Records for processing:
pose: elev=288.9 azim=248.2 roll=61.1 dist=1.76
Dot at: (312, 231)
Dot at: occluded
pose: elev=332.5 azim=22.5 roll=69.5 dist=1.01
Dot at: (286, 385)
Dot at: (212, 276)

--

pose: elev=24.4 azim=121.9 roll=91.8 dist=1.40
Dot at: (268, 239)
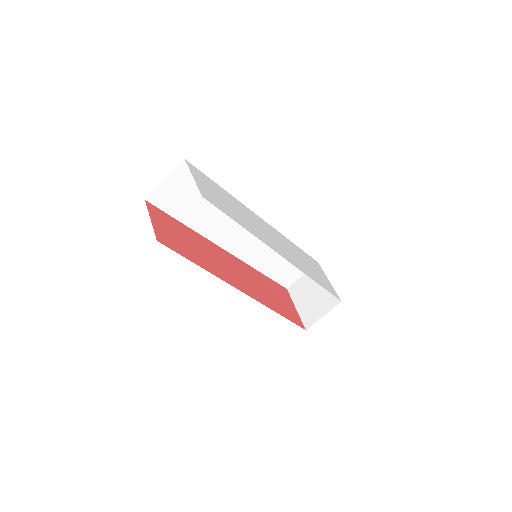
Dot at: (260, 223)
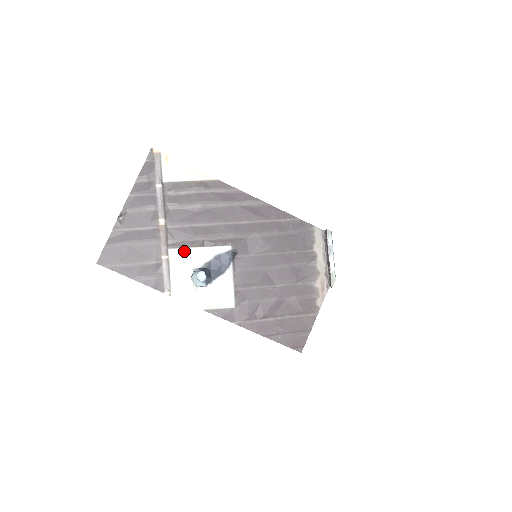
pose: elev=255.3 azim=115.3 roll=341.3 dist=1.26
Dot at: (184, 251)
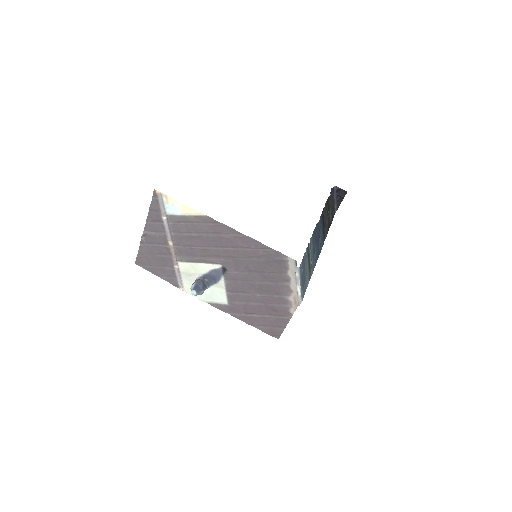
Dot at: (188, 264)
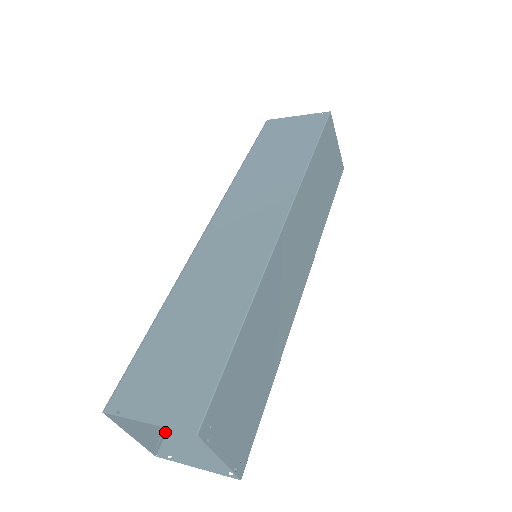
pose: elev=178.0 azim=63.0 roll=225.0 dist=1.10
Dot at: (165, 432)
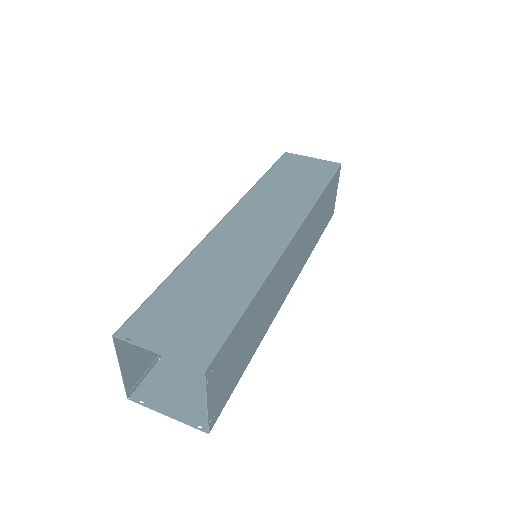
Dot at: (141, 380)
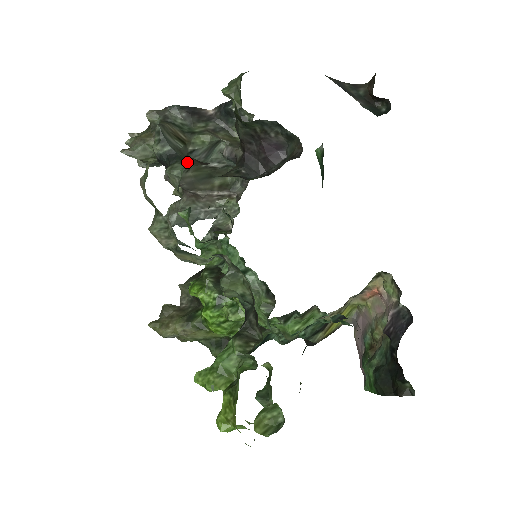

* * *

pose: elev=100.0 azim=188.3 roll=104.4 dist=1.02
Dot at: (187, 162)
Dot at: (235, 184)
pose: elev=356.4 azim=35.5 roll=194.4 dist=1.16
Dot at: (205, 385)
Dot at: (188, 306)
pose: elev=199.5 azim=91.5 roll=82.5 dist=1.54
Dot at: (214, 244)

Work instructions:
Reproduce, character for character, the records starting with the line that contains "pose: elev=288.9 azim=248.2" and going on through the line that contains "Dot at: (212, 276)", including both of those lines.

Answer to this task:
pose: elev=288.9 azim=248.2 roll=61.1 dist=1.76
Dot at: (312, 231)
Dot at: occluded
pose: elev=332.5 azim=22.5 roll=69.5 dist=1.01
Dot at: (286, 385)
Dot at: (212, 276)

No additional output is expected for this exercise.